Quote exactly and only this range of lines in the data below: the line that holds "7: (473, 47, 1.32)" to the line that holds "37: (390, 237, 1.41)", both included.

Data entries
|---|
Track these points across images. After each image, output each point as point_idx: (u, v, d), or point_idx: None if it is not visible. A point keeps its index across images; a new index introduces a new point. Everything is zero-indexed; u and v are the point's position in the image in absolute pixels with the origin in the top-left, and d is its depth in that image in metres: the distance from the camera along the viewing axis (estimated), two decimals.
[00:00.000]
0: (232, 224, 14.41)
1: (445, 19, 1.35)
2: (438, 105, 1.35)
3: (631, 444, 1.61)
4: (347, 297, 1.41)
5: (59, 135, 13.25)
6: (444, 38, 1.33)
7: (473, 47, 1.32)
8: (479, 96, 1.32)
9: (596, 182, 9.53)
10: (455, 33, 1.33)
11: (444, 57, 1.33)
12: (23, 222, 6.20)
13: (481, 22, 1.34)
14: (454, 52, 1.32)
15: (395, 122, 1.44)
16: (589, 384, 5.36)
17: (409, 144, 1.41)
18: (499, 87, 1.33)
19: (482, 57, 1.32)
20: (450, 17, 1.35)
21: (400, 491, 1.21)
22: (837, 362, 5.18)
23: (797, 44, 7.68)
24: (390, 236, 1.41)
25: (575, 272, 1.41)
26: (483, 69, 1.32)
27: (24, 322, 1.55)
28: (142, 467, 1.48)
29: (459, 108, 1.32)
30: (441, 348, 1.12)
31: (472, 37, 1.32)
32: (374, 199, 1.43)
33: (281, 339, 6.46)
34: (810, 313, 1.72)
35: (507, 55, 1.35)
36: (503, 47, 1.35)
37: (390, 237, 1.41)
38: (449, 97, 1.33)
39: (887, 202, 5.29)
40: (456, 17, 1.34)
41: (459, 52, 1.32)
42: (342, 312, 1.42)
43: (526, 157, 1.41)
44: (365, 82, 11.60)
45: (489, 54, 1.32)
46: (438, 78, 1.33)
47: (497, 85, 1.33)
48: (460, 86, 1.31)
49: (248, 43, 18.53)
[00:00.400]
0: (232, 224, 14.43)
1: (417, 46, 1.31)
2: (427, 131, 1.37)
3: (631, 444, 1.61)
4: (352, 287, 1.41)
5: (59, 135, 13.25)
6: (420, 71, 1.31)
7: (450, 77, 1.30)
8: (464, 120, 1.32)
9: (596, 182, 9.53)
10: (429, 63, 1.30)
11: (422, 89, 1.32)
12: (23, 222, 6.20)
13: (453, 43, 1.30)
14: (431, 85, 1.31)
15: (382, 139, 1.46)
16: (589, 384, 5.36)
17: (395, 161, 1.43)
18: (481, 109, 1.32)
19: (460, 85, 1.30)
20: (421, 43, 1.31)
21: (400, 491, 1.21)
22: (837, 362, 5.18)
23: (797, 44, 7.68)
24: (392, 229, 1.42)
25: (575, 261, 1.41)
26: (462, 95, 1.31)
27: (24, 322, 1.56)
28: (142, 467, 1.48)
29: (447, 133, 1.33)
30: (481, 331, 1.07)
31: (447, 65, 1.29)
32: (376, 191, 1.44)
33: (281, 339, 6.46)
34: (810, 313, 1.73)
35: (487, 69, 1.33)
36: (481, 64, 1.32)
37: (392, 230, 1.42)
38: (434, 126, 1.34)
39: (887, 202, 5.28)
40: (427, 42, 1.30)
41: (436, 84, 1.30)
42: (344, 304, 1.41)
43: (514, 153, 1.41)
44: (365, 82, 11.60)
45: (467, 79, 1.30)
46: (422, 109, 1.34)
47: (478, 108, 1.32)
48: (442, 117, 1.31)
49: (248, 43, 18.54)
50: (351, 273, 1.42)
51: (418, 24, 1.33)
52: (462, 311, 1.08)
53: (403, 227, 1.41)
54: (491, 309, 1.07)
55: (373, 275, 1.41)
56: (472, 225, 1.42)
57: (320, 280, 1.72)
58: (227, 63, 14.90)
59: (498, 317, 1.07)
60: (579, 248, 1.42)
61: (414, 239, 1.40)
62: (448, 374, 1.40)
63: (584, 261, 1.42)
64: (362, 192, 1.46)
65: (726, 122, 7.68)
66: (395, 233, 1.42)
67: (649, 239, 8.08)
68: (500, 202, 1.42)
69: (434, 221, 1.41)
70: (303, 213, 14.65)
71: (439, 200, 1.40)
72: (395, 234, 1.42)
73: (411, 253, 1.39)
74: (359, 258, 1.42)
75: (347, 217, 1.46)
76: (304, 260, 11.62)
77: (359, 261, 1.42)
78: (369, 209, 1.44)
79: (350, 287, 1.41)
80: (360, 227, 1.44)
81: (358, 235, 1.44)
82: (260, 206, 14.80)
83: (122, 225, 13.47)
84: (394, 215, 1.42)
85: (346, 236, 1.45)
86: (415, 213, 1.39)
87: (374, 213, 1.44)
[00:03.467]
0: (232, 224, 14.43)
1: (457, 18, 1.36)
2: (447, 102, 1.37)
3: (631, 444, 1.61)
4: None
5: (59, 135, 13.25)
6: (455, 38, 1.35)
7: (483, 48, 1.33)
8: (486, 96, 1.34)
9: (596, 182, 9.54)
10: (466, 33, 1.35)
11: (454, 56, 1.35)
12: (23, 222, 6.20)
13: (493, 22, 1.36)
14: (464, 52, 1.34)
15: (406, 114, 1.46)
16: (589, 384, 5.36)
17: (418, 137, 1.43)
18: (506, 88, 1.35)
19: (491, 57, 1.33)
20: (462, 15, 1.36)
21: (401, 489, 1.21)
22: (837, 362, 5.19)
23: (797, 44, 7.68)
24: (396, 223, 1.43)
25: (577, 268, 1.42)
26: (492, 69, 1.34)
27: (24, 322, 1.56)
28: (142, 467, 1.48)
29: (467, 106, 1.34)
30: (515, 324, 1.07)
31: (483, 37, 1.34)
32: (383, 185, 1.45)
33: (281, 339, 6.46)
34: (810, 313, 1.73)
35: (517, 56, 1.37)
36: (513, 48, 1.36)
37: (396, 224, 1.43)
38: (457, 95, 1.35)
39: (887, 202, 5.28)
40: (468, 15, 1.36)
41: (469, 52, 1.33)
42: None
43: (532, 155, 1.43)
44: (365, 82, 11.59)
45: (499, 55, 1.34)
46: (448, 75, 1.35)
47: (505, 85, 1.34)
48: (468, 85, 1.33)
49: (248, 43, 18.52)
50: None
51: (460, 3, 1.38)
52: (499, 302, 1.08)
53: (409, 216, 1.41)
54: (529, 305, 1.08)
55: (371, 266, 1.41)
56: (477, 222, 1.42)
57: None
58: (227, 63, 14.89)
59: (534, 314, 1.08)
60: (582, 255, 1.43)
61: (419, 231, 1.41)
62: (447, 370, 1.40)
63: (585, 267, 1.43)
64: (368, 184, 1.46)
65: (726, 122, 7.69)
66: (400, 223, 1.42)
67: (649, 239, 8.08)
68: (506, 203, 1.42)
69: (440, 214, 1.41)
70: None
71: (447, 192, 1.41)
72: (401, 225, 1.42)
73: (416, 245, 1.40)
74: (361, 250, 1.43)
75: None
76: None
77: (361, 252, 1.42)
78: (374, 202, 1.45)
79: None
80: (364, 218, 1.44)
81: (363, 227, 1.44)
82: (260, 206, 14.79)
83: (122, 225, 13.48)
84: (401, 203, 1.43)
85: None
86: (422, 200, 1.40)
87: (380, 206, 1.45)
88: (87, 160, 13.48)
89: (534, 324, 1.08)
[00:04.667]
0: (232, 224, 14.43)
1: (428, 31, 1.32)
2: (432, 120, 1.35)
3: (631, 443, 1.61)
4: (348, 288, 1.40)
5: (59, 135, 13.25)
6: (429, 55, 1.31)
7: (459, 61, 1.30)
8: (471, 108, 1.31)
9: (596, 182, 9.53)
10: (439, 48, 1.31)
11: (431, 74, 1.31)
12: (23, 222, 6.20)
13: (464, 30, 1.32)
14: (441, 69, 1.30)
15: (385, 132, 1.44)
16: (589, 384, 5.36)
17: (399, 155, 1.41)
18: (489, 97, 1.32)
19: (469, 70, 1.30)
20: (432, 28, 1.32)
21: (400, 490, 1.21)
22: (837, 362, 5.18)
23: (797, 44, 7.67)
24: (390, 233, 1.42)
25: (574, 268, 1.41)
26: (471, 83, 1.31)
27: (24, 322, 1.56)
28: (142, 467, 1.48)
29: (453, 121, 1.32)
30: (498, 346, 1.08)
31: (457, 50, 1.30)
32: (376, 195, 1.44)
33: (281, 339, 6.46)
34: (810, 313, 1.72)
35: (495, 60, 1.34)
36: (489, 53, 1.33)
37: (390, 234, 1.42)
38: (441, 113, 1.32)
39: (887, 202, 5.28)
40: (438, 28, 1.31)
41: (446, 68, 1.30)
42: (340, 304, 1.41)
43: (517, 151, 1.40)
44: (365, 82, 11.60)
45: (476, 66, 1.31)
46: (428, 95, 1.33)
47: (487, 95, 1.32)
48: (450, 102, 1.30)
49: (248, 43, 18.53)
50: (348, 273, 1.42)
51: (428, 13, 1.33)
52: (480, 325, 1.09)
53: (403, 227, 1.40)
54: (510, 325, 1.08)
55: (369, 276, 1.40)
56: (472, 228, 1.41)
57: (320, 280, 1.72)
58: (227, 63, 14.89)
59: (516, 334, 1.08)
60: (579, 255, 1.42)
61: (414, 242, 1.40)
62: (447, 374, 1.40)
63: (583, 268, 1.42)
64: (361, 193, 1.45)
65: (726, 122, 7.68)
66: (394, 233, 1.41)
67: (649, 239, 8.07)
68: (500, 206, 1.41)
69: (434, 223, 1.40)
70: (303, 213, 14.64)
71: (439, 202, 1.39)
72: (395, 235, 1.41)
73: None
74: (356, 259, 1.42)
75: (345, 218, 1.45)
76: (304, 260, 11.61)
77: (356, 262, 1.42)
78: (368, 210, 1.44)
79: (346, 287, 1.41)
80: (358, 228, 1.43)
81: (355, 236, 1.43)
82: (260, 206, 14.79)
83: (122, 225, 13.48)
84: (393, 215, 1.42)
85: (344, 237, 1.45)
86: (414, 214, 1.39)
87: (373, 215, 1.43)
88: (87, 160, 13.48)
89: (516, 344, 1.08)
|---|
• _EXPECTED ANSWER_
7: (473, 47, 1.32)
8: (479, 96, 1.32)
9: (596, 182, 9.53)
10: (455, 33, 1.33)
11: (444, 57, 1.33)
12: (23, 222, 6.20)
13: (481, 22, 1.34)
14: (454, 52, 1.32)
15: (395, 122, 1.44)
16: (589, 384, 5.36)
17: (409, 144, 1.41)
18: (499, 87, 1.33)
19: (482, 57, 1.32)
20: (450, 17, 1.35)
21: (400, 491, 1.21)
22: (837, 362, 5.18)
23: (797, 44, 7.68)
24: (390, 236, 1.41)
25: (575, 272, 1.41)
26: (483, 69, 1.32)
27: (24, 322, 1.55)
28: (142, 467, 1.48)
29: (459, 108, 1.32)
30: (441, 348, 1.12)
31: (472, 37, 1.32)
32: (374, 199, 1.43)
33: (281, 339, 6.46)
34: (810, 313, 1.72)
35: (507, 55, 1.35)
36: (503, 47, 1.35)
37: (390, 237, 1.41)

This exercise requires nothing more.